Seul le temps nous dira s’il s’agit de l’énième « saison des réformes » sans réforme ou si une majorité trans-partisane pourra se réunir autour d’une nouvelle réorganisation des institutions politiques italiennes. Entretemps, force est de constater que les solutions sont encore une fois recherchées dans le renforcement de la personnalisation du pouvoir plutôt que dans le renforcement de l’institution parlementaire.
[1] Déclaration de programme de la Présidente du Conseil Giorgia Meloni devant la Chambre des députés, 26 octobre 2022: https://www.governo.it/it/articolo/le-dichiarazioni-programmatiche-del-governo-meloni/20770.
[2] Voir la proposition de loi constitutionnelle n° 716 déposée à la Chambre des députés au cours de la législature précédente, le 11 juin 2018, et rejetée le 10 mai 2022 (https://documenti.camera.it/leg18/pdl/pdf/leg.18.pdl.camera.716.18PDL0015210.pdf).
[3] La notion de régime semi-présidentiel nous parait en réalité insatisfaisante, à la fois d’un point de vue théorique et aussi du point de vue de son utilité pour identifier des régimes politiques différents, combinant aux deux caractères formels attribués à ce régime – l’élection directe du Chef de l’État et le rapport de confiance entre Gouvernement et Parlement – d’autres éléments spécifiques susceptibles de déterminer l’équilibre et le fonctionnement du système institutionnel (voir encore récemment à ce propos A. Gaillet, « Regard critique sur une catégorie constitutionnelle », Pouvoirs, vol. 184, n° 1, 2023, p. 7).
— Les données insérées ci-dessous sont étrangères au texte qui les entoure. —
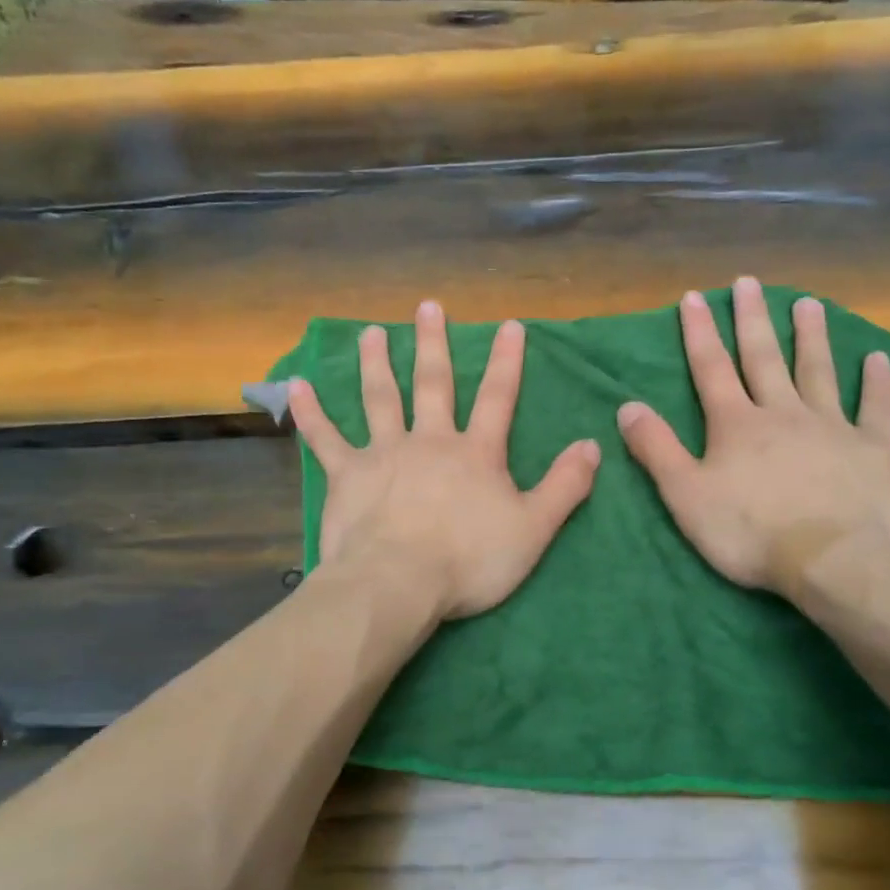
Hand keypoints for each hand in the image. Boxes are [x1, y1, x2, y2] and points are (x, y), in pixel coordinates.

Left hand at [287, 300, 601, 620]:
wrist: (399, 582)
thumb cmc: (470, 560)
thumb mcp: (533, 529)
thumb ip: (565, 486)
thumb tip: (593, 445)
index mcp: (476, 453)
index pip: (497, 398)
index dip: (506, 362)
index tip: (509, 325)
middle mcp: (430, 441)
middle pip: (433, 384)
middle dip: (434, 344)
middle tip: (428, 306)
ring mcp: (384, 453)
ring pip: (380, 398)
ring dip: (376, 363)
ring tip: (372, 332)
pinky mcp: (346, 475)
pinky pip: (324, 438)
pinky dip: (311, 412)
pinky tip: (297, 385)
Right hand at [617, 277, 889, 593]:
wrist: (833, 560)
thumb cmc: (749, 531)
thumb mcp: (686, 495)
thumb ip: (656, 449)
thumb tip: (627, 406)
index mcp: (736, 424)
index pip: (711, 369)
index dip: (699, 332)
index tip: (694, 297)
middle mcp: (783, 413)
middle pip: (764, 358)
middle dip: (753, 319)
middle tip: (749, 282)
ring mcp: (831, 427)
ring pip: (818, 372)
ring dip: (811, 337)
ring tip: (808, 304)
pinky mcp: (872, 450)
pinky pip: (875, 408)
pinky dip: (877, 382)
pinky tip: (877, 358)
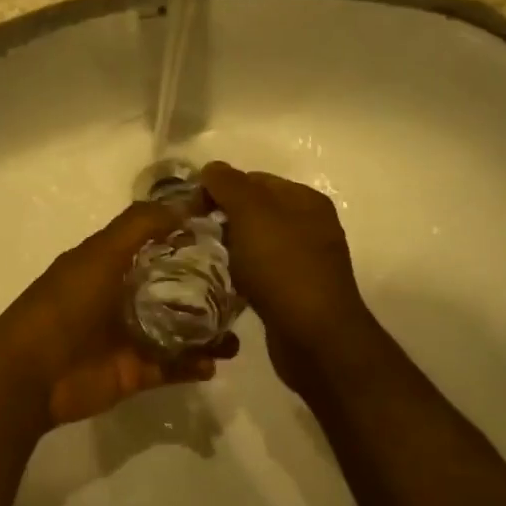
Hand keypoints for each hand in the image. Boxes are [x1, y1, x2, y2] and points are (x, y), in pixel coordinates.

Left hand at [0, 203, 239, 430]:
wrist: (31, 373)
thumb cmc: (65, 305)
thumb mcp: (100, 253)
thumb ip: (140, 225)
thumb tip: (185, 201)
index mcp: (113, 263)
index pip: (160, 243)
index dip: (192, 237)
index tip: (232, 235)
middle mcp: (124, 295)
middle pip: (176, 288)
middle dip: (210, 289)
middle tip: (247, 290)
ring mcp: (131, 335)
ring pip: (180, 328)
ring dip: (209, 330)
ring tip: (237, 336)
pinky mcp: (136, 372)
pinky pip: (174, 365)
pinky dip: (196, 364)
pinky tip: (215, 362)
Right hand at [200, 162, 382, 395]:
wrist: (315, 338)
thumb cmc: (283, 268)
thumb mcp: (252, 215)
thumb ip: (229, 185)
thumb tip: (211, 168)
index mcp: (304, 200)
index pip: (254, 179)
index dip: (220, 187)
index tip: (190, 207)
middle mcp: (310, 225)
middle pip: (256, 211)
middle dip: (223, 218)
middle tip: (193, 233)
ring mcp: (305, 260)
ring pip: (256, 243)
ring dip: (230, 248)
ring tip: (204, 258)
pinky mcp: (296, 292)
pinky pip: (261, 272)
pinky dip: (242, 274)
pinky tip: (225, 283)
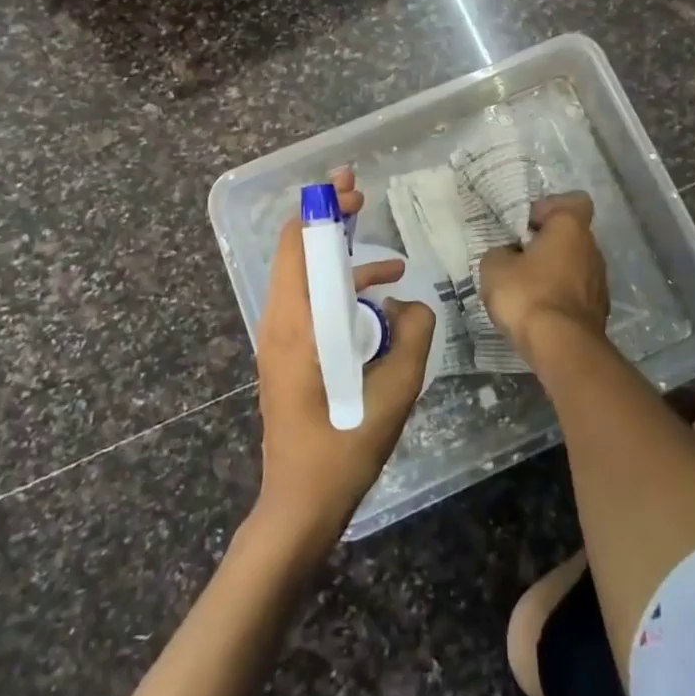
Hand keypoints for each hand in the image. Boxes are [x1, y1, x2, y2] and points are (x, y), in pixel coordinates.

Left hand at [252, 168, 435, 548]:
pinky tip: (381, 311)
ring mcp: (280, 338)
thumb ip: (414, 335)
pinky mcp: (288, 354)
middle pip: (297, 251)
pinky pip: (313, 306)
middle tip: (362, 202)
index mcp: (297, 323)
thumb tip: (410, 303)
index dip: (322, 210)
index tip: (351, 190)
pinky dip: (342, 295)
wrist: (299, 505)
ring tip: (393, 267)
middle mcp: (280, 322)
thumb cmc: (343, 448)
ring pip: (307, 279)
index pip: (297, 244)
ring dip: (343, 263)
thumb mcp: (394, 391)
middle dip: (329, 223)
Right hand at [477, 192, 608, 361]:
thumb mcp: (494, 267)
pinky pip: (576, 292)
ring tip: (525, 289)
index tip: (526, 226)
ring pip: (574, 265)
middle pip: (570, 235)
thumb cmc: (527, 295)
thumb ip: (499, 253)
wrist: (562, 348)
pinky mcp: (600, 311)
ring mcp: (600, 281)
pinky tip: (539, 312)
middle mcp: (593, 248)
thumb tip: (507, 255)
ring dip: (553, 272)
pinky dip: (560, 297)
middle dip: (546, 243)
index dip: (549, 208)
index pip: (573, 201)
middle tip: (518, 258)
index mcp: (571, 228)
Néanmoins, nous l’utilisons ici puisqu’il s’agit du terme utilisé dans le débat italien (même si parfois il est inexplicablement remplacé par le terme « présidentialisme » malgré le maintien de la responsabilité du Gouvernement devant le Parlement…).
[4] A. Le Divellec, « Introuvable ‘‘semi-présidentialisme’’», Pouvoirs, vol. 184, n° 1/2023, p. 151.
[5] Ibidem. Voir aussi A. Iancu, A. Tacea. « Le semi-présidentialisme dans les régimes post-soviétiques : triomphe et régression démocratique », Pouvoirs, n° 1/2023, p. 107.
[6] Ce type d’élection existe en Italie au niveau régional, accompagné par la règle du simul stabunt simul cadent, impliquant la dissolution de l’assemblée législative en cas de démission de l’exécutif, avec des effets variables en termes de stabilité.
[7] Certains des correctifs majoritaires apportés au mode de scrutin proportionnel, par ailleurs, ont été déclarés inconstitutionnels par la Cour constitutionnelle lorsque, par l’attribution d’une prime majoritaire à partir d’un seuil trop bas de suffrages obtenus, ils comportaient une distorsion excessive du résultat électoral et, par conséquent, portaient une atteinte disproportionnée aux principes de représentativité et d’égalité des suffrages. Voir la décision n°1/2014, commentée par E. Bottini «Le juge et la (re)définition de la démocratie : l’arrêt n°1/2014 de la Cour constitutionnelle italienne », Jus Politicum, n° 13 ainsi que la décision n° 35/2017, sur laquelle nous nous permettons de renvoyer à A.M. Lecis Cocco Ortu, « La loi électorale après le contrôle de la Consulta : que reste-t-il de l’Italicum ? », La lettre d’Italie, n° 10, mars 2017, p. 27.